Core Concept

Distributed File Systems: GFS & HDFS

Google File System (GFS) and Hadoop Distributed File System (HDFS) are master-worker storage clusters optimized for sequentially reading and appending massive Multi-Gigabyte log assets across commodity server fleets.


What:

Master-worker distributed filesystems (GFS, HDFS) designed to store and stream massive, Multi-Terabyte files across clusters of commodity hardware servers.

Primary purpose:

Providing high-throughput sequential data access for analytics engines while surviving frequent physical server disk failures.

Usually used for:

Analytical data lakes, MapReduce/Spark data sources, and LSM-tree database storage backings (HBase, Cassandra SSTables).

How should I think about this inside system architectures?

👑 Decoupled Master Control

The NameNode manages directory mappings *only*. Clients query the Master for block addresses, then read data bytes directly from DataNodes.

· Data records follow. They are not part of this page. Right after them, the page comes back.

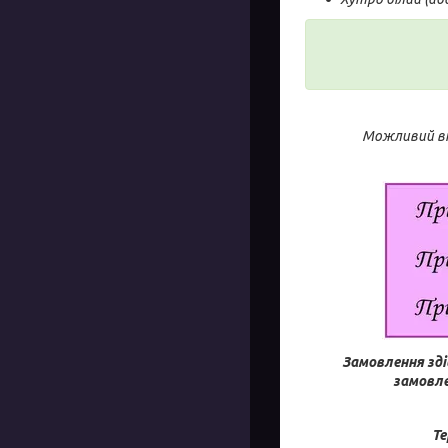
Можливий від
Замовлення зді
замовле
Те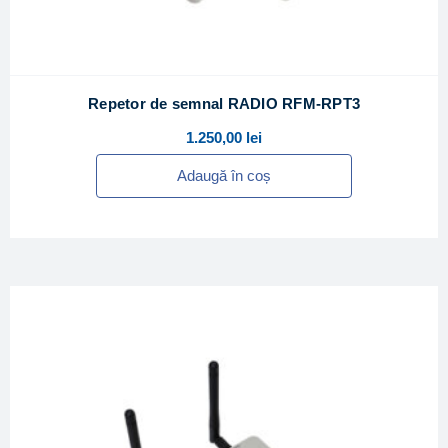
Repetor de semnal RADIO RFM-RPT3
1.250,00
lei
Adaugă în coș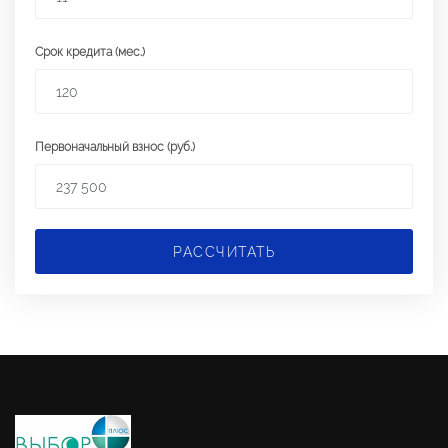
Срок кредита (мес.)
Первоначальный взнос (руб.)
РАССЧИТАТЬ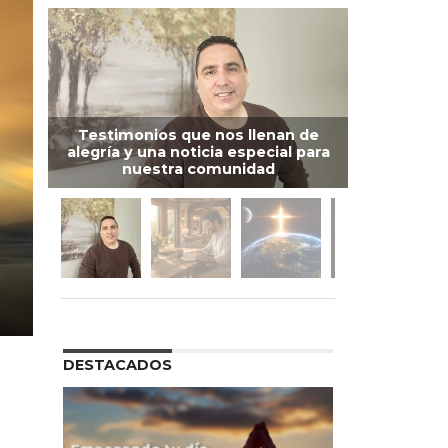
Testimonios que nos llenan de
alegría y una noticia especial para
nuestra comunidad
DESTACADOS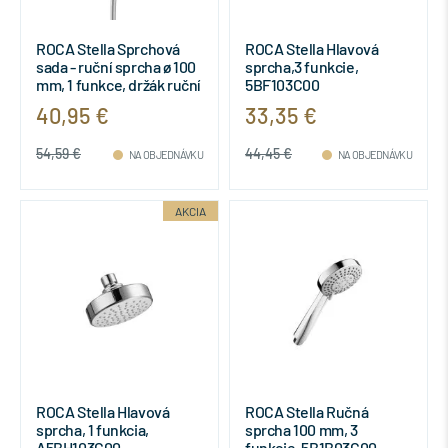
ROCA Stella Sprchová
ROCA Stella Hlavová
sada - ruční sprcha ø 100
sprcha,3 funkcie,
mm, 1 funkce, držák ruční
5BF103C00
sprchy, sprch. hadice,
40,95 €
33,35 €
5B9C03C00
54,59 €
44,45 €
NA OBJEDNÁVKU
NA OBJEDNÁVKU
AKCIA
ROCA Stella Hlavová
ROCA Stella Ručná
sprcha, 1 funkcia,
sprcha 100 mm, 3
A5BH103C00
funkcie, 5B1B03C00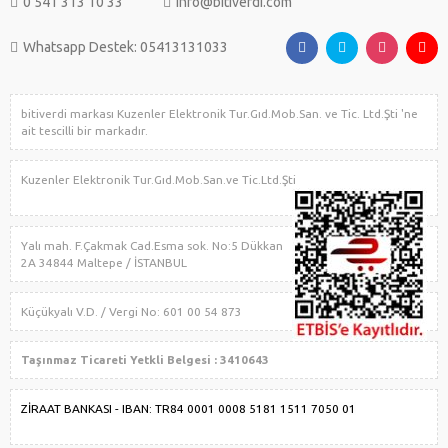
0 541 313 10 33
info@bitiverdi.com
Whatsapp Destek: 05413131033
bitiverdi markası Kuzenler Elektronik Tur.Gıd.Mob.San. ve Tic. Ltd.Şti 'ne
ait tescilli bir markadır.
Kuzenler Elektronik Tur.Gıd.Mob.San.ve Tic.Ltd.Şti
Yalı mah. F.Çakmak Cad.Esma sok. No:5 Dükkan
2A 34844 Maltepe / İSTANBUL
Küçükyalı V.D. / Vergi No: 601 00 54 873
Taşınmaz Ticareti Yetkli Belgesi : 3410643
ZİRAAT BANKASI - IBAN: TR84 0001 0008 5181 1511 7050 01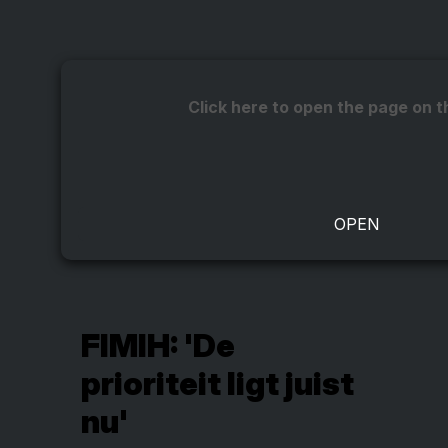
Click here to open the page on t
FIMIH: 'De
prioriteit ligt juist
nu'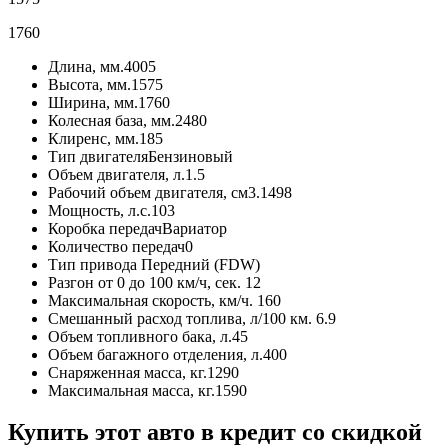
1760
Длина, мм.
4005
Высота, мм.
1575
Ширина, мм.
1760
Колесная база, мм.
2480
Клиренс, мм.
185
Тип двигателя
Бензиновый
Объем двигателя, л.
1.5
Рабочий объем двигателя, см3.
1498
Мощность, л.с.
103
Коробка передач
Вариатор
Количество передач
0
Тип привода
Передний (FDW)
Разгон от 0 до 100 км/ч, сек.
12
Максимальная скорость, км/ч.
160
Смешанный расход топлива, л/100 км.
6.9
Объем топливного бака, л.
45
Объем багажного отделения, л.
400
Снаряженная масса, кг.
1290
Максимальная масса, кг.
1590
Купить этот авто в кредит со скидкой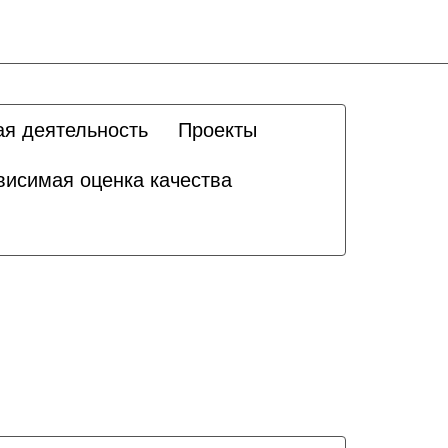
ая деятельность
Проекты
висимая оценка качества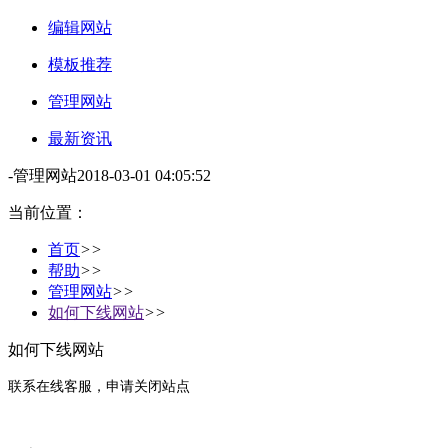
编辑网站
模板推荐
管理网站
最新资讯
-
管理网站
2018-03-01 04:05:52
当前位置：
首页
>>
帮助
>>
管理网站
>>
如何下线网站
>>
如何下线网站
联系在线客服，申请关闭站点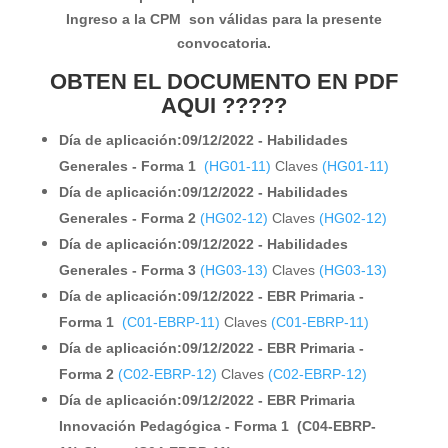
Ingreso a la CPM son válidas para la presente
convocatoria.
OBTEN EL DOCUMENTO EN PDF
AQUI ?????
Día de aplicación:09/12/2022 - Habilidades
Generales - Forma 1
(HG01-11)
Claves
(HG01-11)
Día de aplicación:09/12/2022 - Habilidades
Generales - Forma 2
(HG02-12)
Claves
(HG02-12)
Día de aplicación:09/12/2022 - Habilidades
Generales - Forma 3
(HG03-13)
Claves
(HG03-13)
Día de aplicación:09/12/2022 - EBR Primaria -
Forma 1
(C01-EBRP-11)
Claves
(C01-EBRP-11)
Día de aplicación:09/12/2022 - EBR Primaria -
Forma 2
(C02-EBRP-12)
Claves
(C02-EBRP-12)
Día de aplicación:09/12/2022 - EBR Primaria
Innovación
Pedagógica - Forma 1 (C04-EBRP-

🧱 Massive Block Segmentation

Files are cut into massive 64 MB or 128 MB blocks (rather than standard 4 KB OS filesystem sectors) to minimize NameNode metadata RAM footprints.

🧱 Pipeline replication

During file writes, clients stream block chunks to DataNode A in a pipeline. Node A forwards bytes to B, which forwards to C, minimizing network bottlenecks.